In 2003 Diageo reported profits of £8.21bn. A decade later they were £11.3bn. Analysts expect a profit of £17.3bn for 2023. Yes, there have been blips, and periods of slow growth on the way, especially in 2020 and 2021, but the trend is very broad. And this is a quality business: the operating margin has been consistently around 28% for the last half decade, and the return on equity has increased from 26% in 2018 to 44% in 2022.

FTSE 100 defense stocks

The FTSE 100 stocks with the lowest daily volatility are Reckitt at 1.55% (which I have). Diageo is in ninth place with 1.87%. All of the companies in the top 10 are consumer defense or utilities, save for one oddity in form Rest—consumer cycle, which I also have. These types of companies all share the feature of selling things that consumers need or don’t like to ease their good or hard times. Therefore, profits, and usually earnings, tend to be stable throughout the economic cycle and usually help reduce stock price volatility.
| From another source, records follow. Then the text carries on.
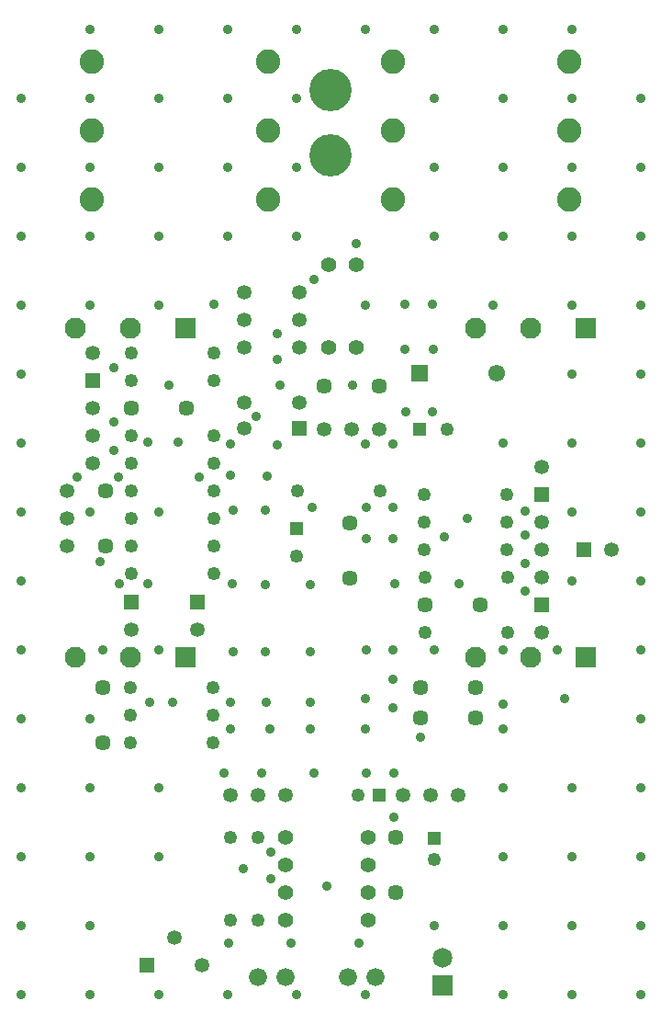
<source format=gbs>
G04*
G04 #@! TF.GenerationSoftware,Altium Limited,Altium Designer,19.0.12 (326)*
G04*
G04 Layer_Color=16711935*
%FSLAX25Y25*%
%MOIN*%
G70*
G01*
G75*
%ADD17C,0.05315*%
%ADD18R,0.05315X0.05315*%
%ADD19C,0.07191*%
%ADD20R,0.07191X0.07191*%
%ADD21C,0.15355*%
%ADD22C,0.04922*%
%ADD23R,0.04922X0.04922*%
%ADD24C,0.05709*%
%ADD25R,0.07678X0.07678*%
%ADD26C,0.07678*%
%ADD27C,0.08859*%
%ADD28R,0.05315X0.05315*%
%ADD29R,0.06103X0.06103*%
%ADD30C,0.06103*%
%ADD31R,0.04922X0.04922*%
%ADD32C,0.06591*%
%ADD33C,0.05316*%
%ADD34C,0.05591*%
%ADD35C,0.03591*%
D17*
X69424Y14600D02*
D03*
X59425Y24600D02*
D03*
X85000Y209000D02*
D03*
X193000Y195000D02*
D03*
Y155000D02*
D03*
Y165000D02*
D03*
Y175000D02*
D03*
X218311Y165000D02*
D03*
X192932Y135000D02*
D03*
X113989Y208896D02*
D03*
X123989D02*
D03*
X133989D02*
D03*
X20500Y166500D02*
D03*
Y176500D02*
D03*
Y186500D02*
D03*
X30000Y236500D02*
D03*
Y216500D02*
D03*
Y206500D02*
D03*
Y196500D02*
D03*
X68000Y136000D02*
D03*
X44000D02*
D03*
X79900Y76100D02*
D03*
X99900D02*
D03*
X89900D02*
D03*
X142463D02*
D03*
X152463D02*
D03*
X162463D02*
D03*
D18*
X49424Y14600D02*
D03*
X105000Y209000D02*
D03*
X208311Y165000D02*
D03*
D19*
X157000Y17300D02*
D03*
D20*
Y7300D02*
D03*
D21*
X116250Y308278D02*
D03*
Y331900D02*
D03*
D22*
X79900Y60731D02*
D03*
Y30731D02*
D03*
X126109Y76100D02*
D03*
X89900Y60731D02*
D03*
Y30731D02*
D03*
X180402Y185000D02*
D03*
X150402D02*
D03*
X180400Y175000D02*
D03*
X150400D02*
D03*
X180402Y165000D02*
D03*
X150402D02*
D03*
X180500Y155000D02*
D03*
X150500D02*
D03*
X180500Y135000D02*
D03*
X150500D02*
D03*
X158500Y208875D02*
D03*
X104095Y186602D02*
D03*
X134095D02*
D03*
X104000Y162990D02*
D03*
X44000Y236500D02*
D03*
X74000D02*
D03*
X44000Y226500D02*
D03*
X74000D02*
D03*
Y206521D02*
D03*
X44000D02*
D03*
X74000Y196500D02*
D03*
X44000D02*
D03*
Y186500D02*
D03*
X74000D02*
D03*
X44000Y176500D02*
D03*
X74000D02*
D03*
Y166500D02*
D03*
X44000D02*
D03*
X73900Y156500D02*
D03*
X43900D02*
D03*
X43500Y115000D02*
D03*
X73500D02*
D03*
X43500Y105000D02*
D03*
X73500D02*
D03*
Y95000D02*
D03*
X43500D02*
D03*
X153873Y52689D02*
D03*
D23*
X133989Y76100D02*
D03*
X148500Y208875D02*
D03*
D24*
X114011Y224400D02*
D03*
X134011D02*
D03*
X170500Y145000D02*
D03*
X150500D02*
D03*
X169000Y115128D02*
D03*
X149000D02*
D03*
Y104000D02*
D03*
X169000D02*
D03*
X123292Y154902D02*
D03*
Y174902D02*
D03*
X34500Y166500D02*
D03*
Y186500D02*
D03*
X44000Y216500D02*
D03*
X64000D02*
D03*
X33500Y95127D02*
D03*
Y115128D02*
D03*
X139966Y40731D02*
D03*
Y60731D02*
D03*
D25*
X209000Y245500D02*
D03*
Y126000D02*
D03*
X63500Y245500D02*
D03*
Y126000D02*
D03*
D26*
X189000Y245500D02*
D03*
X169000D02*
D03*
X189000Y126000D02*
D03*
X169000D02*
D03*
X43500Y245500D02*
D03*
X23500D02*
D03*
X43500Y126000D02*
D03*
X23500D02*
D03*
D27*
X138911Y317100D02*
D03*
X202809D02*
D03*
X138911Y342100D02*
D03*
X202809D02*
D03*
X138911Y292100D02*
D03*
X202809D02*
D03*
X29692Y317100D02*
D03*
X93590D02*
D03*
X29692Y342100D02*
D03*
X93590D02*
D03*
X29692Y292100D02*
D03*
X93590D02*
D03*
D28*
X193000Y185000D02*
D03*
X192932Y145000D02*
D03*
X30000Y226500D02*
D03*
X68000Y146000D02*
D03*
X44000D02*
D03*
D29*
X148500Y229285D02*
D03*
D30*
X176500D02*
D03*
D31*
X104000Y172990D02*
D03*
X153873Y60569D02*
D03*
D32*
X89752Y10000D02*
D03*
X99752D02*
D03*
X132497Y10065D02*
D03*
X122497D02*
D03*
D33*
X85000Y218500D02*
D03*
Y238500D02*
D03*
Y248500D02*
D03*
Y258500D02*
D03*
X105000D02*
D03*
Y248500D02*
D03*
Y238500D02*
D03*
Y218500D02*
D03*
D34*
X115674Y238500D02*
D03*
X125674D02*
D03*
Y268500D02*
D03*
X115674D02*
D03*
X129946Y30728D02*
D03*
Y40728D02*
D03*
Y60728D02*
D03*
Y50728D02*
D03*
X99946Y30728D02*
D03*
Y40728D02*
D03*
Y50728D02*
D03*
Y60728D02*
D03*
D35*
X178750Y128800D02*
D03*
X203750Y178800D02*
D03*
X28750Y278800D02*
D03*
X84500Y49600D02*
D03*
X228750Y153800D02*
D03*
X203750Y3800D02*
D03*
X178750Y353800D02*
D03*
X186810Y179000D02*
D03*
X128750Y353800D02*
D03*
X53750Y178800D02*
D03*
X186951Y170500D02*
D03*
X203750Y278800D02*
D03*
X28750Y28800D02*
D03*
X3750Y103800D02*
D03*
X94700Y45700D02*
D03*
X157500Y169991D02*
D03*
X198500Y128682D02*
D03*
X53750Y78800D02*
D03*
X109000Y128191D02*
D03*
X115000Y43127D02*
D03*
X139400Y68100D02*
D03*
X228750Y128800D02*
D03*
X50500Y109993D02*
D03*
X178750Y328800D02*
D03*
X228750Y278800D02*
D03*
X139000Y118200D02*
D03*
X103750Y303800D02*
D03*
X203750Y28800D02*
D03*
X80000Y100000D02*
D03*
X3750Y128800D02*
D03*
X129158Y84200D02*
D03*
X28750Y303800D02*
D03*
X53750Y3800D02*
D03*
X3750Y78800D02*
D03*
X201100Y111200D02*
D03*
X228750Y203800D02*
D03*
X143395Y254000D02*
D03*
X97000Y203311D02*
D03*
X143400Y237800D02*
D03*
X92800Y109700D02*
D03*
X178750Y109000D02*
D03*
X50000Y152885D02*
D03*
X3750Y3800D02*
D03*
X61066Y204000D02*
D03*
X91300Y84200D02*
D03*
X129000Y203530D02*
D03*
X53750Y303800D02*
D03*
X28750Y328800D02*
D03*
X78750Y353800D02*
D03*
X28750D02*
D03*
X143600Y215200D02*
D03*
X109500Y180500D02*
D03*
X39119Y191500D02*
D03*
X139500Y152885D02*
D03*
X103750Y3800D02*
D03*
X78750Y303800D02*
D03*
X53750Y278800D02*
D03*
X68500Y191507D02*
D03*
X28750Y78800D02*
D03*
X3750Y28800D02*
D03*
X78750Y328800D02*
D03*
X203750Y353800D02*
D03*
X228750Y103800D02*
D03*
X80000Y109993D02*
D03*
X178750Y78800D02*
D03*
X203750Y203800D02*
D03*
X139000Y180500D02*
D03*
X203750Y78800D02*
D03*
X28750Y53800D02*
D03*
X186810Y150000D02*
D03*
X28750Y178800D02*
D03*
X103750Y328800D02*
D03*
X3750D02*
D03*
X109000Y109993D02*
D03*
X92600Y128200D02*
D03*
X153750Y128800D02*
D03*
Y353800D02*
D03*
X79100Y22500D02*
D03*
X228750Y328800D02*
D03*
X77600Y84200D02*
D03*
X97000Y234245D02*
D03*
X129200Y180500D02*
D03*
X178750Y278800D02*
D03*
X126618Y22500D02*
D03*
X109000Y100100D02*
D03*
X102000Y22500D02*
D03*
X203750Y253800D02*
D03*
X178750Y203800D02*
D03*
X3750D02*
D03*
X178750Y3800D02*
D03*
X3750Y303800D02*
D03*
X53750Y253800D02*
D03*
Y328800D02*
D03*
X203750Y303800D02*
D03*
X153750D02*
D03*
X57500Y224700D02*
D03*
X80687Y152885D02*
D03*
X50000Y204000D02*
D03*
X139000Y107900D02*
D03*
X53750Y53800D02*
D03*
X103750Y353800D02*
D03*
X153750Y28800D02*
D03*
X163000Y152903D02*
D03*
X24200Y191507D02*
D03*
X94300Y100100D02*
D03*
X128750Y253800D02*
D03*
X203750Y53800D02*
D03*
X79913Y203419D02*
D03*
X128900Y111000D02*
D03*
X124169Y224700D02*
D03*
X175200Y253800D02*
D03*
X128900Y100000D02*
D03*
X3750Y53800D02*
D03*
X37587Y211500D02*
D03*
X28750Y253800D02*
D03*
X32500Y160875D02*
D03*
X28750Y103800D02*
D03*
X37700Y231000D02*
D03*
X97000Y243500D02*
D03*
X228750Y3800D02*
D03*
Y53800D02*
D03*
X153500Y237800D02*
D03*
X153750Y328800D02*
D03*
X109000Y152600D02*
D03*
X228750Y28800D02*
D03*
X178750Y303800D02*
D03*
Y100000D02*
D03*
X98000Y224800D02*
D03*
X228750Y78800D02*
D03*
X138900Y203419D02*
D03*
X28750Y3800D02*
D03*
X178750Y28800D02*
D03*
X139100Y84200D02*
D03*
X129085Y128682D02*
D03*
X3750Y153800D02*
D03*
X39500Y152903D02*
D03*
X3750Y278800D02*
D03*
X59000Y109993D02*
D03*
X3750Y228800D02*
D03*
X203750Y328800D02*
D03*
X53750Y353800D02*
D03*
X37587Y201200D02*
D03*
X148907Y97000D02*
D03*
X139000Y128682D02*
D03*
X110100Y84200D02*
D03*
X53750Y128800D02*
D03*
X128750Y3800D02*
D03*
X153391Y254000D02*
D03*
X228750Y228800D02*
D03*
X178750Y53800D02*
D03*
X94700Y55500D02*
D03*
X33700Y128800D02*
D03*
X89400Y213566D02*
D03*
X203750Y153800D02*
D03*
X228750Y303800D02*
D03*
X166000Y176633D02*
D03*
X3750Y253800D02*
D03*
X203750Y228800D02*
D03*
X78750Y278800D02*
D03*
X153750D02*
D03*
X3750Y178800D02*
D03*
X228750D02*
D03*
X186810Y160000D02*
D03*
X103750Y278800D02*
D03*
X228750Y253800D02*
D03*
X153300Y215100D02*
D03*
X78750Y3800D02*
D03*
X92490Y179491D02*
D03*
X80844Y179581D02*
D03*
X92490Y152600D02*
D03*
X80844Y128200D02*
D03*
X93200Y191937D02*
D03*
X79900Y192000D02*
D03*
X139000Y169090D02*
D03*
X129200Y169200D02*
D03*
X73900Y254300D02*
D03*
X125621Y276000D02*
D03*
X110400Y263300D02*
D03*
M02*

</source>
But Diageo is not a perfect stock. It is currently priced at a forward P/E ratio of 20.5, which is high for the industry and when compared to the broader market. Considering next year’s projected EPS growth of 6.7%, it doesn’t look like growth in a reasonably priced stock, based on a PEG ratio of nearly three. However, this is something I will continue to invest in. If I was only interested in growth, maybe I would have avoided it. But as I said, Diageo also offers income and other qualities that continue to justify its inclusion in my portfolio.